Functional Classification of Pulmonary Hypertension

Four functional classes of pulmonary hypertension

Functional Classification of Pulmonary Hypertension
Functional Classification of Pulmonary Hypertension

There are four functional classes that are used to rate how ill PH patients are. Currently, the World Health Organization or WHO class system is used to describe these patients.  It is important to distinguish WHO functional class from WHO group.  The WHO group system classifies what type of pulmonary hypertension a patient has while the WHO functional class system gives information about how affected they are by their disease.  The higher the class the more severe the disease and the greater the urgency for the patient to be accurately diagnosed and started on therapy for pulmonary hypertension. It is important to treat all classes of pulmonary arterial hypertension (PAH) as the disease is progressive, meaning it will get worse over time without treatment.

WHO Class I

Class I: No symptoms of pulmonary arterial hypertension with exercise or at rest.
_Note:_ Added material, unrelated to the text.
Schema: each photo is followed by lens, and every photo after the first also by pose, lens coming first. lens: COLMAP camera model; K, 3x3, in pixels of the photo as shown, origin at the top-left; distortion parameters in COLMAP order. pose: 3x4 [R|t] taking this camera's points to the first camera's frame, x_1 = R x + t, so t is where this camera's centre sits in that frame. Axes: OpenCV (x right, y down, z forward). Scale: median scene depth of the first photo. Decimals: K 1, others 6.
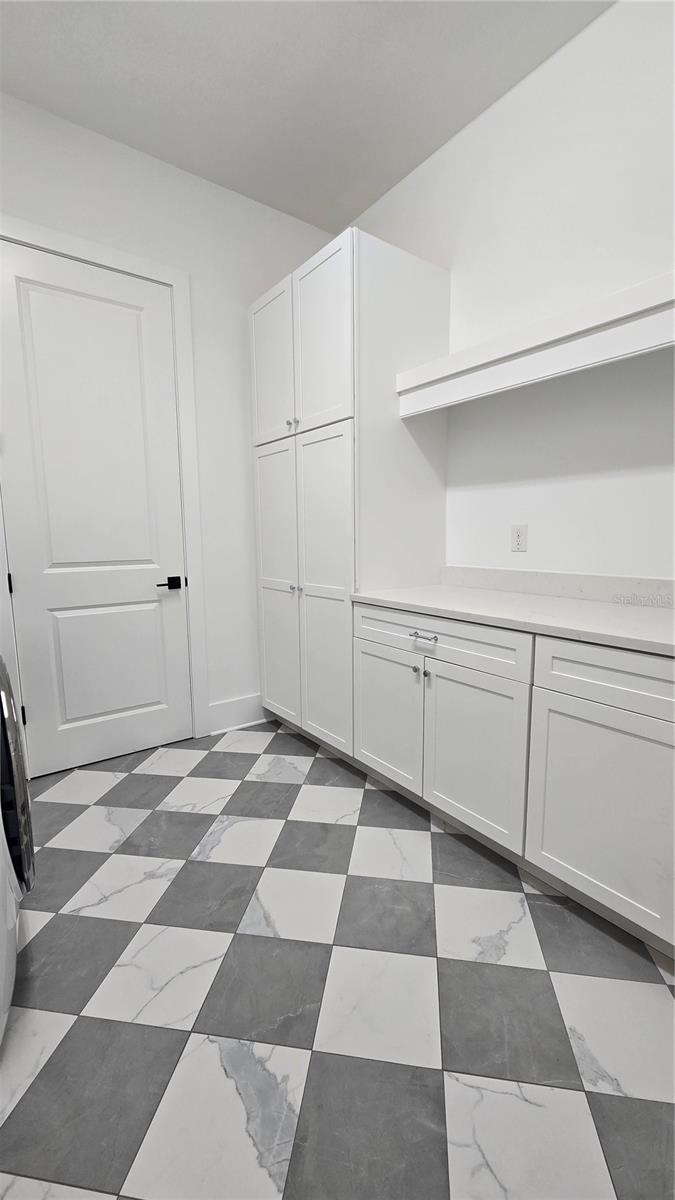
lens RADIAL K [[490.5, 0, 338.9], [0, 490.5, 598.5], [0, 0, 1]] dist [0.000181, 0.000176]
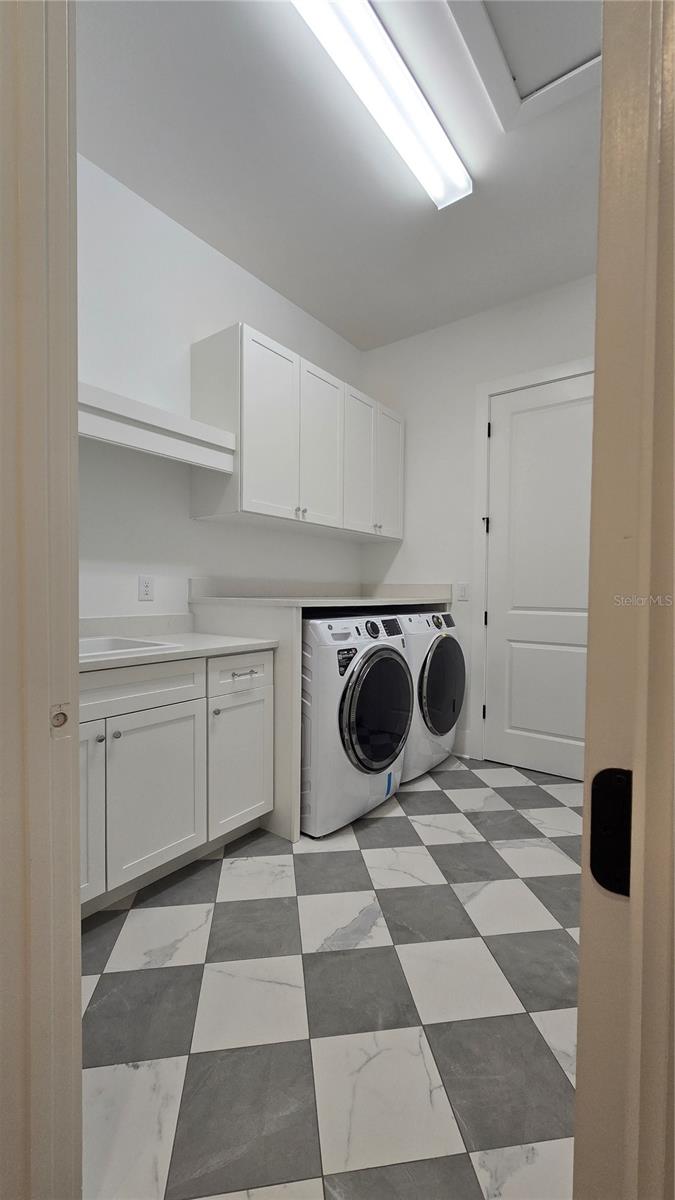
lens RADIAL K [[490.5, 0, 341.6], [0, 490.5, 603.0], [0, 0, 1]] dist [0.000181, 0.000176]
pose [[0.292512, 0.032791, -0.955700, 0.930586], [-0.134262, 0.990920, -0.007094, -0.013511], [0.946790, 0.130389, 0.294259, 0.244671]]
It is rare for a patient to be diagnosed while still a class I. Patients that are being screened because of high risk factors for developing pulmonary hypertension, such as patients with scleroderma or family history of PAH, may rarely be diagnosed as class I. More often this classification is used to describe patients that have demonstrated a substantial response to therapy that were once a class II or III but have improved to a class I.

WHO Class II

Class II: No symptoms at rest but uncomfortable and short of breath with normal activity such as climbing a flight of stairs, grocery shopping, or making the bed.
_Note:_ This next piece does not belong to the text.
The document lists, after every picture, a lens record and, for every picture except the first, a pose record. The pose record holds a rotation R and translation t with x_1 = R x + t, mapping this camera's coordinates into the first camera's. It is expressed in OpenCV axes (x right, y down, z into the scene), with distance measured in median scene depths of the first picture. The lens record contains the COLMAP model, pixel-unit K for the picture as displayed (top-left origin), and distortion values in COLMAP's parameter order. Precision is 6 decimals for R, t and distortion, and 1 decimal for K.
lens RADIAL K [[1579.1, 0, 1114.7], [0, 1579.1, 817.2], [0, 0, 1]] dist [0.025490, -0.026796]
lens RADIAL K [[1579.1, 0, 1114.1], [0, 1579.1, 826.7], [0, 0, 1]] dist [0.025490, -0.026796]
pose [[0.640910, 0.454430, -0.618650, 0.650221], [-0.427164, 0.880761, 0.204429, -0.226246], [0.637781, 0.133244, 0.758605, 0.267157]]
Class III: May not have symptoms at rest but activities greatly limited by shortness of breath, fatigue, or near fainting. Patients in this class have a difficult time doing normal chores around the house and have to take breaks while doing activities of daily living.

WHO Class IV

Class IV: Symptoms at rest and severe symptoms with any activity. Patients in this class may faint especially while bending over with their heads lowered. Most patients in this class are also volume overloaded with edema in their feet and ankles from right heart failure.